All quantitative values were measured or calculated built-in software tools and formulas, reflecting a portion of the time sequence and interval during the swallowing process. A factor analysis for dimensionality reduction of the 12 quantitative variables was conducted, and the results suggested that the quantitative items were relatively independent. The five principal components selected barely represented all of the quantitative values; that is, the measurements of the 12 quantitative variables could still adequately describe the entire swallowing process. The results of this study also show that there is a certain positive correlation between the quantitative total value and the qualitative total value, which means quantitative results can reveale that the highest correlation and a high sensitivity with qualitative results. However, since the types and definitions of the parameters used by various institutions are not yet unified, this study suggests that in the future selection of quantitative parameters of VFSS, studies should continue to optimize the existing parameters and attempt to screen out and standardize effective and comprehensive parameters to fully describe the swallowing process. This could help promote their use in clinical settings to better evaluate the effects on patients before and after treatment or the differences between patients.

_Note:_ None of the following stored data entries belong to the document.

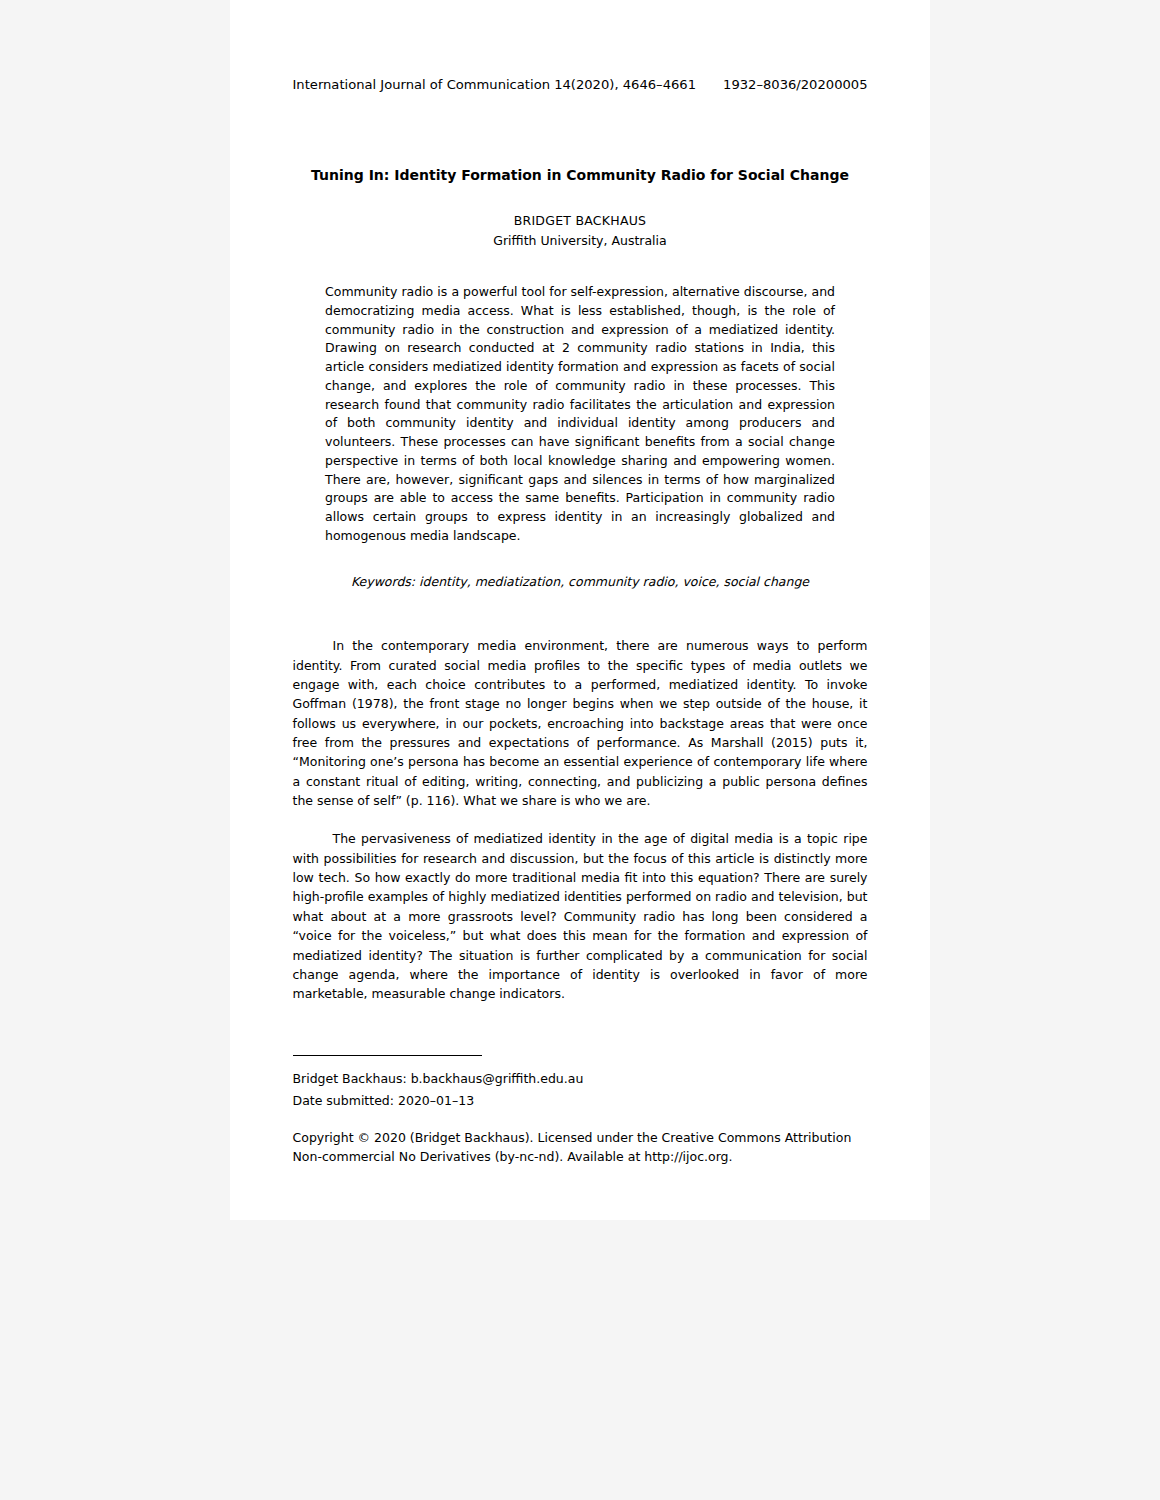International Journal of Communication 14(2020), 4646–4661 1932–8036/20200005
Tuning In: Identity Formation in Community Radio for Social Change
BRIDGET BACKHAUS
Griffith University, Australia
Community radio is a powerful tool for self-expression, alternative discourse, and democratizing media access. What is less established, though, is the role of community radio in the construction and expression of a mediatized identity. Drawing on research conducted at 2 community radio stations in India, this article considers mediatized identity formation and expression as facets of social change, and explores the role of community radio in these processes. This research found that community radio facilitates the articulation and expression of both community identity and individual identity among producers and volunteers. These processes can have significant benefits from a social change perspective in terms of both local knowledge sharing and empowering women. There are, however, significant gaps and silences in terms of how marginalized groups are able to access the same benefits. Participation in community radio allows certain groups to express identity in an increasingly globalized and homogenous media landscape.
Keywords: identity, mediatization, community radio, voice, social change
In the contemporary media environment, there are numerous ways to perform identity. From curated social media profiles to the specific types of media outlets we engage with, each choice contributes to a performed, mediatized identity. To invoke Goffman (1978), the front stage no longer begins when we step outside of the house, it follows us everywhere, in our pockets, encroaching into backstage areas that were once free from the pressures and expectations of performance. As Marshall (2015) puts it, “Monitoring one’s persona has become an essential experience of contemporary life where a constant ritual of editing, writing, connecting, and publicizing a public persona defines the sense of self” (p. 116). What we share is who we are.
The pervasiveness of mediatized identity in the age of digital media is a topic ripe with possibilities for research and discussion, but the focus of this article is distinctly more low tech. So how exactly do more traditional media fit into this equation? There are surely high-profile examples of highly mediatized identities performed on radio and television, but what about at a more grassroots level? Community radio has long been considered a “voice for the voiceless,” but what does this mean for the formation and expression of mediatized identity? The situation is further complicated by a communication for social change agenda, where the importance of identity is overlooked in favor of more marketable, measurable change indicators.
Bridget Backhaus: b.backhaus@griffith.edu.au
Date submitted: 2020–01–13
Copyright © 2020 (Bridget Backhaus). Licensed under the Creative Commons Attribution Non-commercial No Derivatives (by-nc-nd). Available at http://ijoc.org.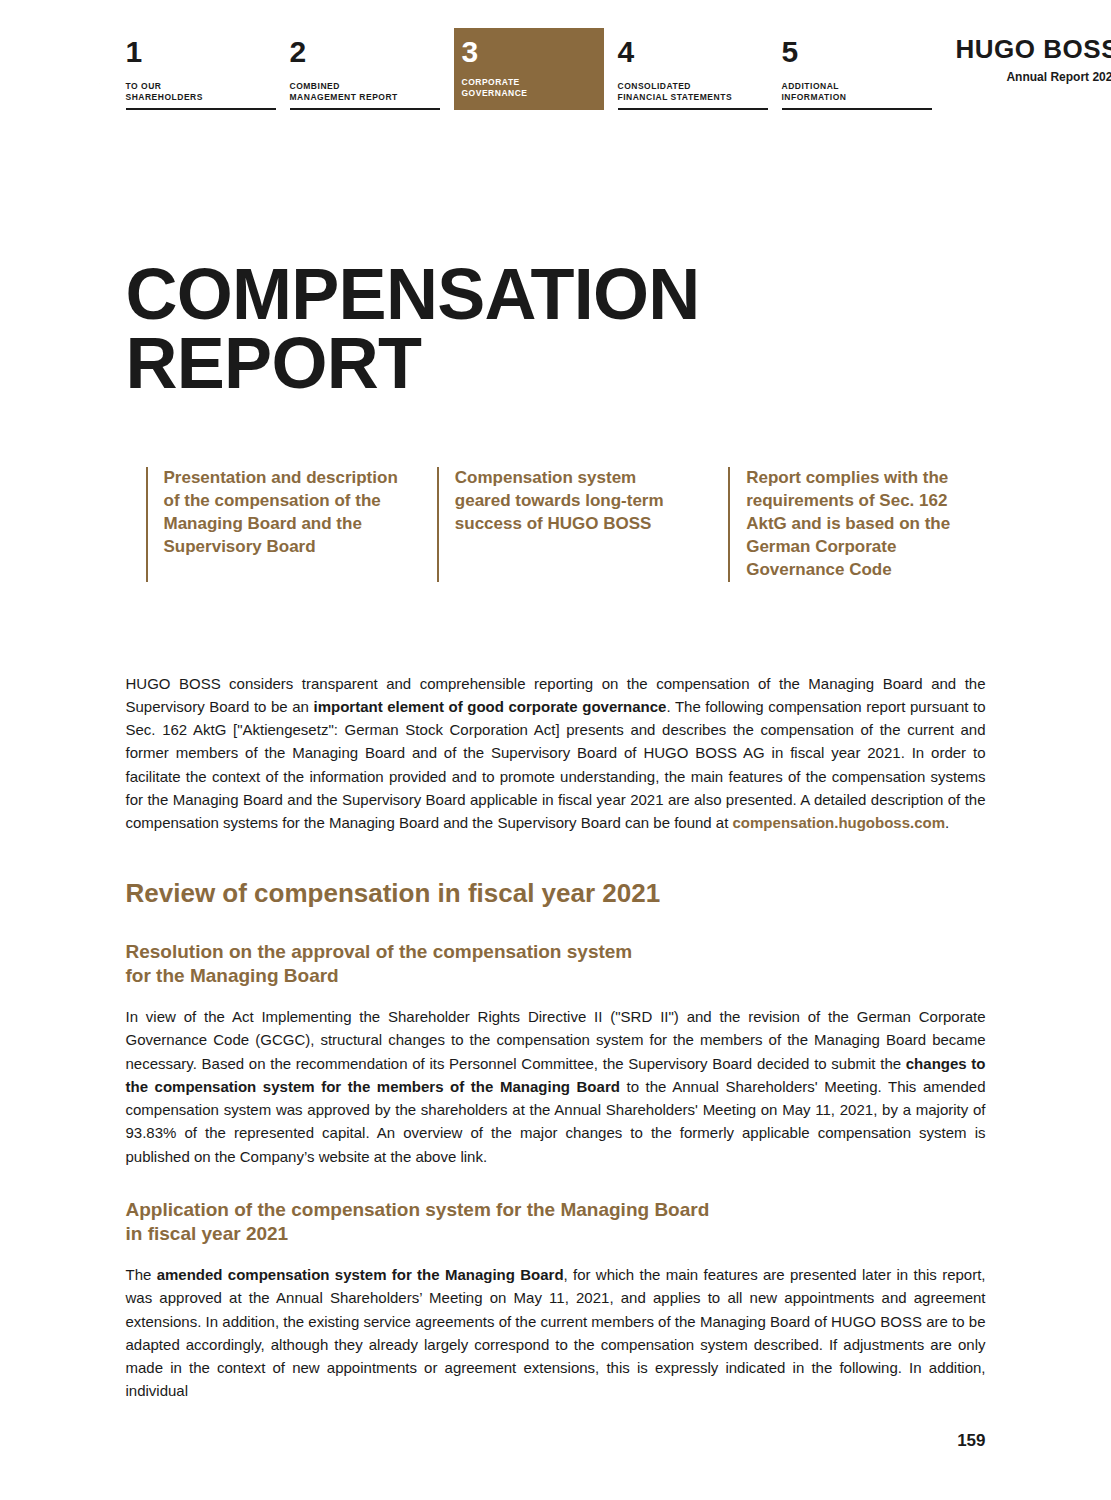1 To our
shareholders 2 Combined
management report 3 Corporate
governance 4 Consolidated
financial statements 5 Additional
information
HUGO BOSS
Annual Report 2021
COMPENSATION REPORT
Presentation and description of the compensation of the Managing Board and the Supervisory Board
Compensation system geared towards long-term success of HUGO BOSS
Report complies with the requirements of Sec. 162 AktG and is based on the German Corporate Governance Code
HUGO BOSS considers transparent and comprehensible reporting on the compensation of the Managing Board and the Supervisory Board to be an important element of good corporate governance. The following compensation report pursuant to Sec. 162 AktG ["Aktiengesetz": German Stock Corporation Act] presents and describes the compensation of the current and former members of the Managing Board and of the Supervisory Board of HUGO BOSS AG in fiscal year 2021. In order to facilitate the context of the information provided and to promote understanding, the main features of the compensation systems for the Managing Board and the Supervisory Board applicable in fiscal year 2021 are also presented. A detailed description of the compensation systems for the Managing Board and the Supervisory Board can be found at compensation.hugoboss.com.
Review of compensation in fiscal year 2021
Resolution on the approval of the compensation system
for the Managing Board
In view of the Act Implementing the Shareholder Rights Directive II ("SRD II") and the revision of the German Corporate Governance Code (GCGC), structural changes to the compensation system for the members of the Managing Board became necessary. Based on the recommendation of its Personnel Committee, the Supervisory Board decided to submit the changes to the compensation system for the members of the Managing Board to the Annual Shareholders' Meeting. This amended compensation system was approved by the shareholders at the Annual Shareholders' Meeting on May 11, 2021, by a majority of 93.83% of the represented capital. An overview of the major changes to the formerly applicable compensation system is published on the Company’s website at the above link.
Application of the compensation system for the Managing Board
in fiscal year 2021
The amended compensation system for the Managing Board, for which the main features are presented later in this report, was approved at the Annual Shareholders’ Meeting on May 11, 2021, and applies to all new appointments and agreement extensions. In addition, the existing service agreements of the current members of the Managing Board of HUGO BOSS are to be adapted accordingly, although they already largely correspond to the compensation system described. If adjustments are only made in the context of new appointments or agreement extensions, this is expressly indicated in the following. In addition, individual
159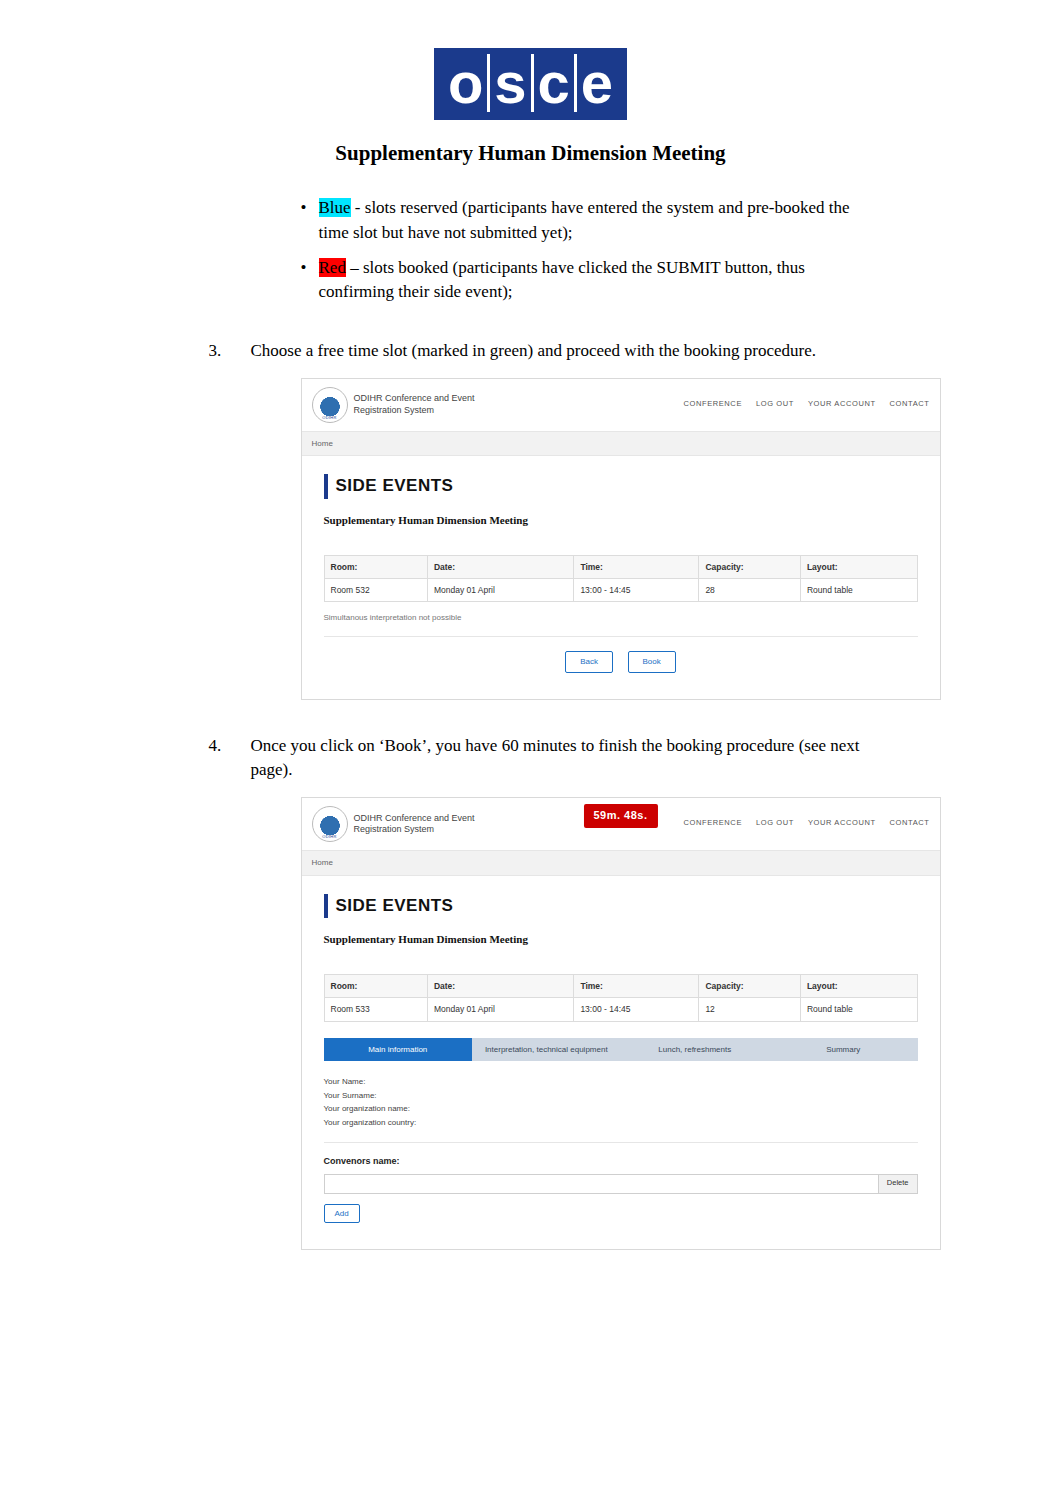osce
Supplementary Human Dimension Meeting
Blue - slots reserved (participants have entered the system and pre-booked the time slot but have not submitted yet);
Red – slots booked (participants have clicked the SUBMIT button, thus confirming their side event);
3.
Choose a free time slot (marked in green) and proceed with the booking procedure.
ODIHR Conference and Event
Registration System
Conference Log out Your account Contact
Home
SIDE EVENTS
Supplementary Human Dimension Meeting
| Room: | Date: | Time: | Capacity: | Layout: |
| --- | --- | --- | --- | --- |
| Room 532 | Monday 01 April | 13:00 - 14:45 | 28 | Round table |
Simultanous interpretation not possible
Back Book
4.
Once you click on ‘Book’, you have 60 minutes to finish the booking procedure (see next page).
59m. 48s.
ODIHR Conference and Event
Registration System
Conference Log out Your account Contact
Home
SIDE EVENTS
Supplementary Human Dimension Meeting
| Room: | Date: | Time: | Capacity: | Layout: |
| --- | --- | --- | --- | --- |
| Room 533 | Monday 01 April | 13:00 - 14:45 | 12 | Round table |
Main information
Interpretation, technical equipment
Lunch, refreshments
Summary
Your Name:
Your Surname:
Your organization name:
Your organization country:
Convenors name:
Delete
Add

This study has the following limitations: 1) the types of patients with dysphagia selected in the study was relatively limited, the patients with PD were in phase 1–2, and the existing dysphagia was relatively mild, and the representativeness of the sample was relatively weak, so further research must be conducted in the future with an improved design; 2) the type of food balls selected was relatively fixed, which could have had a certain impact on the results; 3) the sample size needs to be further expanded; 4) during video acquisition, due to the patients’ conditions, the body position, head control, and degree of cooperation could have been impacted, among other factors, which could have affected the clarity of imaging of various anatomical components, resulting in difficulties and errors in the qualitative analysis; 5) when obtaining various quantitative results, semi-automatic methodologies may lead to some measurement errors due to deviations of the measurer's understanding of the measurement technique, and the workload of the data acquisition process is large with many steps, so fatigue could have led to some measurement errors; 6) considering the imaging factors, the radiation amplification effect could give the impression that the distance between two points on the image is larger than the actual value, and the radial distortion of the ray could stretch the length of the structure around the image. Radiation amplification and radial distortion of the rays may have affected the accuracy of the analysis.
The extraction of the most effective and valuable information from dysphagia angiography and the objective comparison of the levels of functionality within-patients before and after treatment, as well as between patients, can fully meet the comprehensive needs of scientific research, stimulate more innovative research, and generate ideas and references for the evaluation and follow-up treatment of dysphagia. The quantitative results based on pathological samples collected from a wide range of individuals with multiple diseases should be used for evaluation, and future studies should assess other valuable parameters and improve those with poor reliability, validity, and matching. In the future, with progress in science and technology and further deepening of research in this field, fully automated quantitative analysis of VFSS data could become possible, improving the effectiveness of swallowing assessments and reducing the burden on clinical workers.